Twelve hundred Afghan refugees resettled in Rochester just over the past five years.
“Refugees, by definition, have no place to call home,” Morris said. “They have suffered persecution. They have suffered war, violence. They’ve been told, ‘You don’t belong.’ They’re state-less.
“And the U.S. refugee program has historically been a message that we will claim you as one of ours,” he continued. “We'll give you a new start in life, a place that you can call home. That's been a wonderful gift. But this move by the administration to go back and revisit their original adjudication of their refugee claim, that's unconscionable.”
In Minnesota, Trump included the state’s Congresswoman Ilhan Omar, who is Somali, in his criticisms. But Omar, during an appearance Sunday on “Face the Nation with Margaret Brennan” responded that blaming the Somali community for the actions of a few is misguided. Minnesota is home to nearly 80,000 people of Somali descent, the largest Somali-American population in the country.
"We also could have benefited from the program and the money that was stolen," she said. "And so it's been really frustrating for people to not acknowledge the fact that we're, you know, we're also, as Minnesotans, as taxpayers, really upset and angry about the fraud that has occurred."
Catholic Charities continues to support refugees through a broad set of post-resettlement programs focused on helping them become self-sufficient. That includes a significant amount of employment work. But staff and resources increasingly are flowing toward legal assistance as the administration ramps up its crackdown on legal immigration.

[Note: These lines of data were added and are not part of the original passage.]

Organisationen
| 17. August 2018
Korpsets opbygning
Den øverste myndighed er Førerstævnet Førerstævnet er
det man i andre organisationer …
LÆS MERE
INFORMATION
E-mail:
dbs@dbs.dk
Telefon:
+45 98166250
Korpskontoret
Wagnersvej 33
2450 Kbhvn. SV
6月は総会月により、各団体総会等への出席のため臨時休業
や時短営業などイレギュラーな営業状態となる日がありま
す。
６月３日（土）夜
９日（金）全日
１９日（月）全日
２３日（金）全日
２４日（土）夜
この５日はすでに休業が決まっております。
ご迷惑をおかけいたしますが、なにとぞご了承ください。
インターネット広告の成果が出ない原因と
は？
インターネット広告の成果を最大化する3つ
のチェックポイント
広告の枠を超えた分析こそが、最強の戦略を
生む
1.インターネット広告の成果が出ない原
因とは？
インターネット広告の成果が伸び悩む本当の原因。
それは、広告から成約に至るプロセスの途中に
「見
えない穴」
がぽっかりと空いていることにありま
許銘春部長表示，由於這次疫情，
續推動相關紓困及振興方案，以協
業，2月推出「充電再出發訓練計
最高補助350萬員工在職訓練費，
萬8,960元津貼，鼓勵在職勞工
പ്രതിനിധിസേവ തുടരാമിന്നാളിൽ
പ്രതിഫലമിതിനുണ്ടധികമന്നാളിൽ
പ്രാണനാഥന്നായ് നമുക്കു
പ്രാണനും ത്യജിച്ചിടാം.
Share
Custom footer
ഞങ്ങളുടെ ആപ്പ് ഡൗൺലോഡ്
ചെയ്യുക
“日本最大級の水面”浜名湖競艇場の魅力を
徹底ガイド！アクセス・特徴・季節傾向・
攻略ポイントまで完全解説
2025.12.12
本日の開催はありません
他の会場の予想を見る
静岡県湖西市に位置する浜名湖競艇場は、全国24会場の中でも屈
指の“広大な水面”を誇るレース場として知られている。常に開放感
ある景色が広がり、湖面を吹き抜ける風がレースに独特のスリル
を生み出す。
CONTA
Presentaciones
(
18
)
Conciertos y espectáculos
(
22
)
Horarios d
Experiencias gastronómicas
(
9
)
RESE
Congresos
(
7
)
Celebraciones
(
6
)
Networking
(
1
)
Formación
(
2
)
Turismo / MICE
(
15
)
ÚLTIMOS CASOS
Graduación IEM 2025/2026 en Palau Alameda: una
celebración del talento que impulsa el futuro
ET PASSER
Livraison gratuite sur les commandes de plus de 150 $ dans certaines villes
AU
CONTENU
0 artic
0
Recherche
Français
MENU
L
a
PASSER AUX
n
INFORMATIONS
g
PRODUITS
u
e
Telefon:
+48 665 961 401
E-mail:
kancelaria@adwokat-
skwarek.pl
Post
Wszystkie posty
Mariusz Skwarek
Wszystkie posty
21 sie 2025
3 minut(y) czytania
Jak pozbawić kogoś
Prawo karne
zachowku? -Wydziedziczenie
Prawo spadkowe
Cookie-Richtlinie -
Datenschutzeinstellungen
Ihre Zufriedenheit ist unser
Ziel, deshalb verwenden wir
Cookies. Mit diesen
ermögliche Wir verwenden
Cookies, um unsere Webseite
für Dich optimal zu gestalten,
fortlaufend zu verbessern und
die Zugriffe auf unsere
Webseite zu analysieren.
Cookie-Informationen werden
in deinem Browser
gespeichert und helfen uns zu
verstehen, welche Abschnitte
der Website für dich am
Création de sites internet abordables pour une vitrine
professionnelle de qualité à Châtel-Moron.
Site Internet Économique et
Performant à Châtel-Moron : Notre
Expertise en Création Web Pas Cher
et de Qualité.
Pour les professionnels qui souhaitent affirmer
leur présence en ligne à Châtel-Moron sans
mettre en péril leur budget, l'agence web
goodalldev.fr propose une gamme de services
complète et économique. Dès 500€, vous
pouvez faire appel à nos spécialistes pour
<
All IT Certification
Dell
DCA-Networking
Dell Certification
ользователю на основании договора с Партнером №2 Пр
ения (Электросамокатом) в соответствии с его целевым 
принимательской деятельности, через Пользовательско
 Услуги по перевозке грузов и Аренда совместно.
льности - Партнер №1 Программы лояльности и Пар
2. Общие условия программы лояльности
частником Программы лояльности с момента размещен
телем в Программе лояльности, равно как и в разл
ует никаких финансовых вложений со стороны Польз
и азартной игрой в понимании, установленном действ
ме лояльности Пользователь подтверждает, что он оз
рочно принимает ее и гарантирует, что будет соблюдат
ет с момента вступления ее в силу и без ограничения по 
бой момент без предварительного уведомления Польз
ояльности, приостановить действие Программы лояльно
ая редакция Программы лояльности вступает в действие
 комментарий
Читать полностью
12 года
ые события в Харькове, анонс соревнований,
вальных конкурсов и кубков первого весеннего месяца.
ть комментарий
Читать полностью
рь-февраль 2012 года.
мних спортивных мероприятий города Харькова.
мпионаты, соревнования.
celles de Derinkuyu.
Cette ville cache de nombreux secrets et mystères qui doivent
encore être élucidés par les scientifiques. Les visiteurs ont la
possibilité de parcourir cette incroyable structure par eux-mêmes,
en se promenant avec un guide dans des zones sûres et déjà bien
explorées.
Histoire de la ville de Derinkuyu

" That's one of the highest needs of our community right now,” Morris said. “If we weren't doing that, we would be doing more things like maybe acculturation or employment or refugee health services.”
The details of what and how the administration plans to move forward on evaluating recently arrived refugees, and handling work authorizations that will need to be renewed every 18 months or less, instead of five years, has yet to be explained.